《经济学人》:人民币投资利物浦
日期:2011-09-05 11:12

(单词翻译:单击)

Liverpool and China
利物浦与中国

Here comes the yuan
人民币驾到

A city’s bid to revive its fortunes through the local and the global
利物浦努力通过本地特色和全球投资重振其经济

Sep 3rd 2011 | LIVERPOOL | from the print edition

AT THE new Museum of Liverpool (above), a sleek limestone affair of Danish design, the city’s Chinese community, which began with an influx of sailors at the start of the 19th century, gets an exhibit to itself. The emphasis seems a little odd, until you consider the city’s regeneration strategy, which rests on a characteristically 21st-century mix of the local and the global. The aim is to use Liverpool’s storied past to attract investment from around the world—and from China in particular.
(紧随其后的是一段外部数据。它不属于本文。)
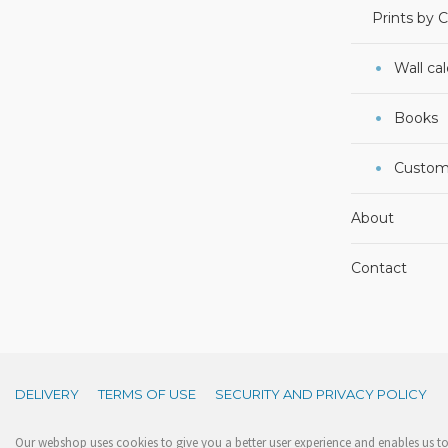
Prints by 
Wall ca
Books
Custom
About
Contact
DELIVERY
TERMS OF USE
SECURITY AND PRIVACY POLICY
Our webshop uses cookies to give you a better user experience and enables us to 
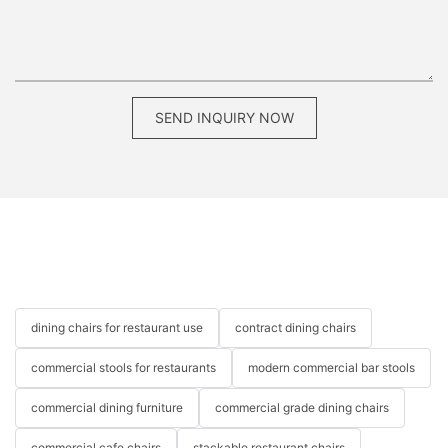
SEND INQUIRY NOW
dining chairs for restaurant use
contract dining chairs
commercial stools for restaurants
modern commercial bar stools
commercial dining furniture
commercial grade dining chairs
commercial cafe chairs
stackable restaurant chairs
在一座丹麦风格的优美石灰石建筑——新建的利物浦博物馆里(上图),城市的华人社区开了一个展览会。利物浦的华人社区兴起于19世纪初期大量中国水手涌入城市之时。如此强调这件事,似乎有些奇怪,除非你仔细考虑过城市的复兴策略。利物浦的复兴策略的基础是一个典型的21世纪本地特色与全球投资的混合体。这个策略的目的在于:利用利物浦赫赫有名的历史吸引来自世界各地的投资,尤其是中国。

Liverpool has been through tough times. Once an imperial entrepôt, the city built its wealth on the exchange of slaves, cotton and commodities. But the end of empire, the rise of air travel and the advent of shipping containers slashed maritime employment after the 1960s. Manufacturing failed to compensate for the losses, even if a cultural efflorescence led by the Beatles accompanied the economic woes.
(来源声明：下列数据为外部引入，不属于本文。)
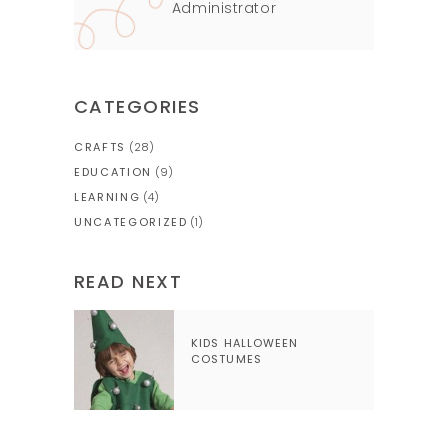
Administrator
CATEGORIES
CRAFTS
(28)
EDUCATION
(9)
LEARNING
(4)
UNCATEGORIZED
(1)
READ NEXT
KIDS HALLOWEEN
COSTUMES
利物浦曾经历艰难困苦的时期。从前,作为帝国的贸易中心,利物浦通过交换奴隶、棉布和日用品创造财富。但是在19世纪60年代之后,大英帝国的衰落、航空交通的兴起和集装箱船的出现这种种因素使航海业的员工被大幅裁员。即使披头士在经济萧条下引起了一场文化繁荣,制造业仍无法弥补这种损失。

Many problems persist. A city that held 856,000 people in 1931 now houses just over half that number. In the suburb of Anfield, home to Liverpool Football Club, an aborted regeneration scheme has bequeathed row after blighted row of boarded-up houses; gardens are overgrown with weeds and poppies sprout on street corners. The proportion of people on state benefits is twice the national average, as is the proportion of Liverpudlians who lack formal qualifications. Health is poor and life expectancy is low. Only two-thirds of residents work—41% of them in the public sector, which puts the city at especial risk in an era of government austerity.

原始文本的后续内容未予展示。